REQUIREMENT: For this exercise, retype every record below exactly and keep the pictures out.

START THE DATA

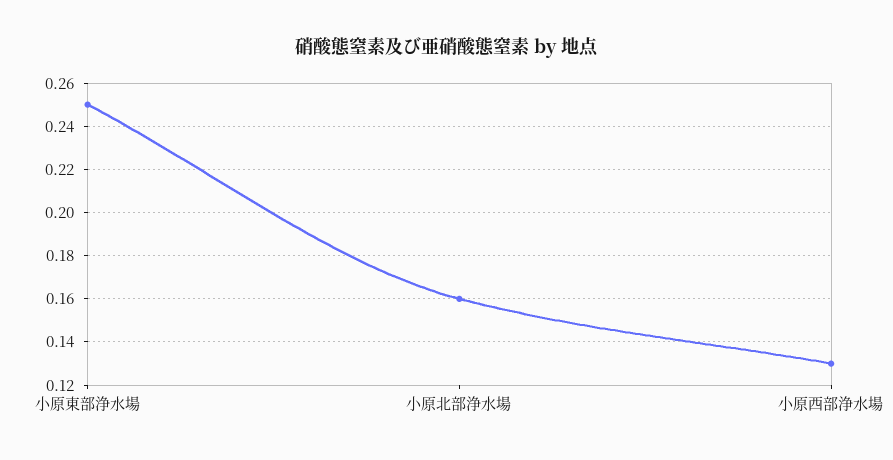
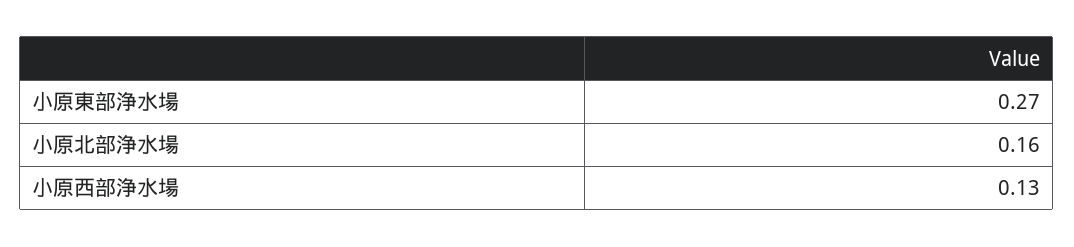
  {
-   "小原東部浄水場": 0.25,
+   "小原東部浄水場": 0.27,
    "小原北部浄水場": 0.16,
    "小原西部浄水場": 0.13
  }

END THE DATA

PROBLEM SOLUTION:
  {
-   "小原東部浄水場": 0.25,
+   "小原東部浄水場": 0.27,
    "小原北部浄水場": 0.16,
    "小原西部浄水場": 0.13
  }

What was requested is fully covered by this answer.